▶ **What is expected**
Images don't belong in the copy. Output the rest of the data exactly.

Excerpts from a dataset
---+---

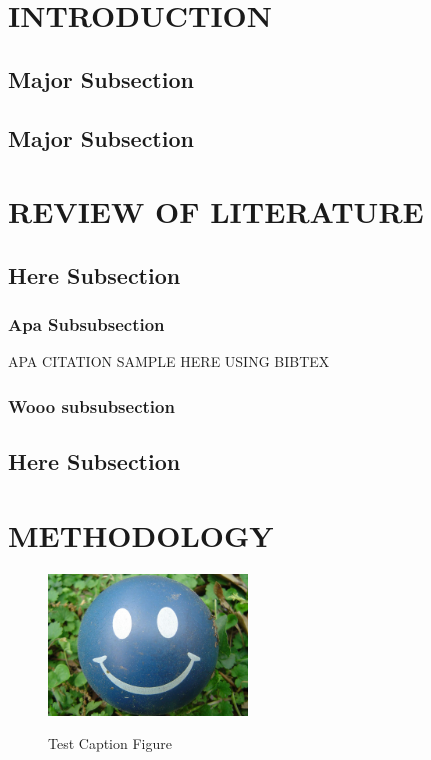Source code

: \documentclass{icsthesis}
\begin{document}
	\begin{mainmatter}
		\section{INTRODUCTION}
			\subsection{Major Subsection}
				\lipsum[4]
			\subsection{Major Subsection}
				\lipsum
		
		\section{REVIEW OF LITERATURE}
			\subsection{Here Subsection}
				\lipsum[4]
				\subsubsection{Apa Subsubsection}
					APA CITATION SAMPLE HERE USING BIBTEX \citep{CrescenziKann1997}
				\subsubsection{Wooo subsubsection}
					\lipsum
			\subsection{Here Subsection}
				\lipsum[6]
				
				
		
		\section{METHODOLOGY}
			\lipsum[1]
			
			\begin{figure}[ht]
			\begin{center}
				\vspace{4ex}
				\includegraphics[width=200px]{figuretest}
				\label{fig:Test Caption Figure}	
				\caption{Test Caption Figure}
			\end{center}
			\end{figure}
			

\end{mainmatter}
\end{document}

---+---

▶ **Output for this task**
Source code

: \documentclass{icsthesis}
\begin{document}
	\begin{mainmatter}
		\section{INTRODUCTION}
			\subsection{Major Subsection}
				\lipsum[4]
			\subsection{Major Subsection}
				\lipsum
		
		\section{REVIEW OF LITERATURE}
			\subsection{Here Subsection}
				\lipsum[4]
				\subsubsection{Apa Subsubsection}
					APA CITATION SAMPLE HERE USING BIBTEX \citep{CrescenziKann1997}
				\subsubsection{Wooo subsubsection}
					\lipsum
			\subsection{Here Subsection}
				\lipsum[6]
				
				
		
		\section{METHODOLOGY}
			\lipsum[1]
			
			\begin{figure}[ht]
			\begin{center}
				\vspace{4ex}
				\includegraphics[width=200px]{figuretest}
				\label{fig:Test Caption Figure}	
				\caption{Test Caption Figure}
			\end{center}
			\end{figure}
			

\end{mainmatter}
\end{document}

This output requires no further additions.